## Supplied material:

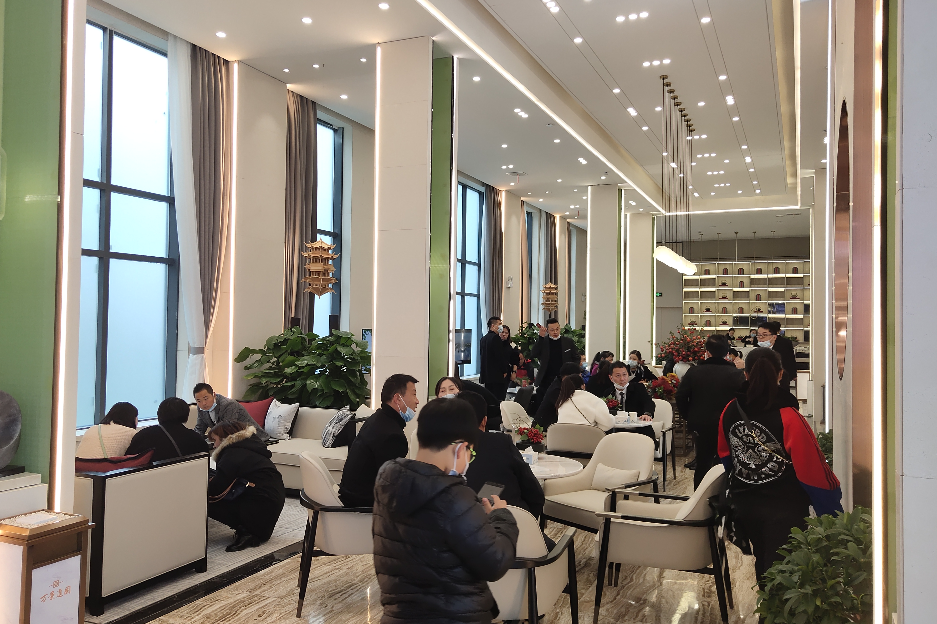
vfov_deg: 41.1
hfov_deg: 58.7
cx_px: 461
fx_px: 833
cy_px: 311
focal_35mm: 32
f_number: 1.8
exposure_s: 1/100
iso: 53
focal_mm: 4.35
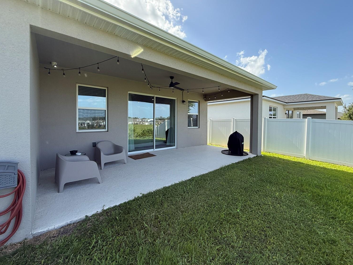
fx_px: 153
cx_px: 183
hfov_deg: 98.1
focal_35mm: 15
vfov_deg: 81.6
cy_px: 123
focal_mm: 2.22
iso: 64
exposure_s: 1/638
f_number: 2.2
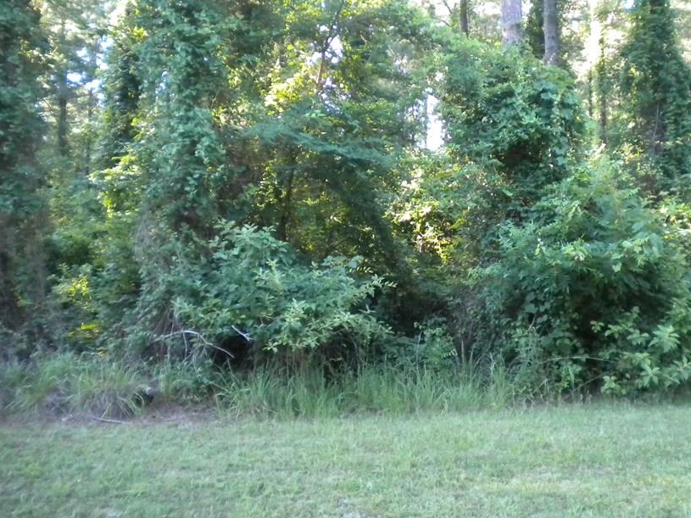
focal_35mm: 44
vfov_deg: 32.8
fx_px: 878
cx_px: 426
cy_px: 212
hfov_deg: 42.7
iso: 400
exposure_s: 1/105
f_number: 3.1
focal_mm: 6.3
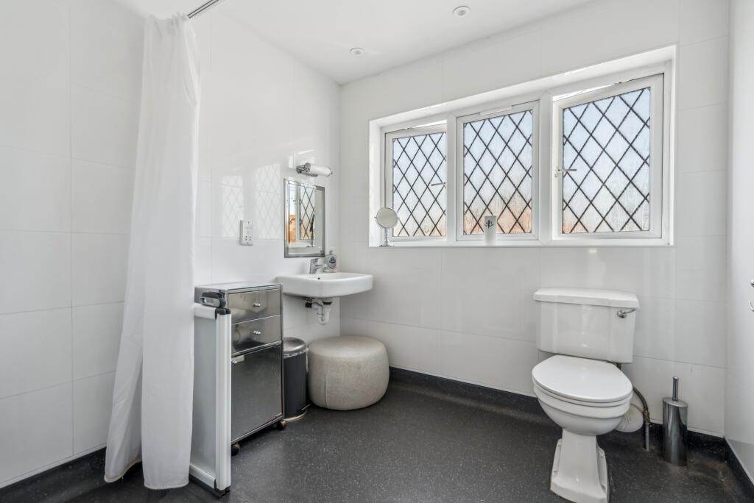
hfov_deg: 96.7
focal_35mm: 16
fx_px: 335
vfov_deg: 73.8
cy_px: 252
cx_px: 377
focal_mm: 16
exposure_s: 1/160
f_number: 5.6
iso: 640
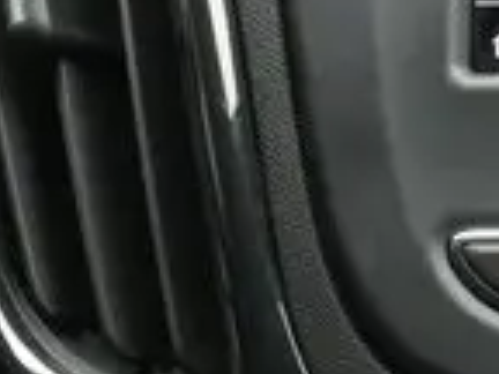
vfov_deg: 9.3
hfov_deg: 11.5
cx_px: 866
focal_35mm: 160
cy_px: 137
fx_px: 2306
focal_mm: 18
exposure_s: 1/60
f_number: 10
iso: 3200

## Activity:
Give the records again exactly, pictures left out.

## Task response:
vfov_deg: 41.1
hfov_deg: 58.7
cx_px: 461
fx_px: 833
cy_px: 311
focal_35mm: 32
f_number: 1.8
exposure_s: 1/100
iso: 53
focal_mm: 4.35
fx_px: 153
cx_px: 183
hfov_deg: 98.1
focal_35mm: 15
vfov_deg: 81.6
cy_px: 123
focal_mm: 2.22
iso: 64
exposure_s: 1/638
f_number: 2.2
focal_35mm: 44
vfov_deg: 32.8
fx_px: 878
cx_px: 426
cy_px: 212
hfov_deg: 42.7
iso: 400
exposure_s: 1/105
f_number: 3.1
focal_mm: 6.3
hfov_deg: 96.7
focal_35mm: 16
fx_px: 335
vfov_deg: 73.8
cy_px: 252
cx_px: 377
focal_mm: 16
exposure_s: 1/160
f_number: 5.6
iso: 640
vfov_deg: 9.3
hfov_deg: 11.5
cx_px: 866
focal_35mm: 160
cy_px: 137
fx_px: 2306
focal_mm: 18
exposure_s: 1/60
f_number: 10
iso: 3200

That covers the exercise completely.